Master of Science (M.S.)
Moss Landing Marine Laboratories
Aquatic mercury (Hg) contamination and subsequent bioaccumulation pose a threat to human and ecosystem health. The mitigation of contaminated water bodies requires an understanding of natural baselines of metal concentrations and fluxes. In this study, six age-dated sediment cores were analyzed to assess temporal and spatial variability of atmospheric Hg deposition from remote natural lakes throughout California. Geochemical proxies, including 210Pb, particle size, magnetic susceptibility, organic carbon and organic nitrogen, were measured to apportion Hg concentrations between atmospheric deposition, anthropogenic and watershed processes.
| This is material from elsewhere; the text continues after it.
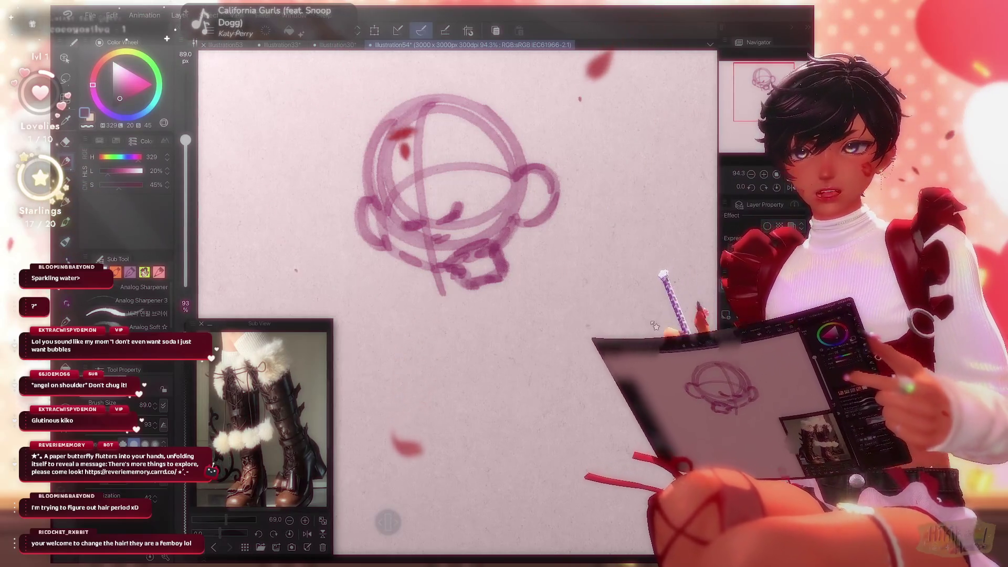
pyautogui.press('ctrl+minus')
Anthropogenic Total Hg (HgT) lake sediment concentrations increased by factors of 2 to 10 times that of historic (pre-1850) HgT concentrations in all four lakes studied. Results support the hypothesis that atmospheric Hg deposition, and its subsequent flux to lake sediments, was the cause of elevated Hg levels and that regional sources, from both abandoned mine sites and industrial emissions, were a major source of biologically available Hg to aquatic ecosystems in California. Hence, the past biotic exposure, if scaled relative to the measured deposition, would have been 2, 5, and 10 times lower than present day levels for coastal, Central Valley, and Coastal Range aquatic systems, respectively. These values may be useful benchmarks for the development of site-specific mitigation strategies for contaminated watersheds.
Sanders, Rhea D., "A 300-year geochronological assessment of atmospheric mercury depostition in California" (2007). Capstone Projects and Theses. 81.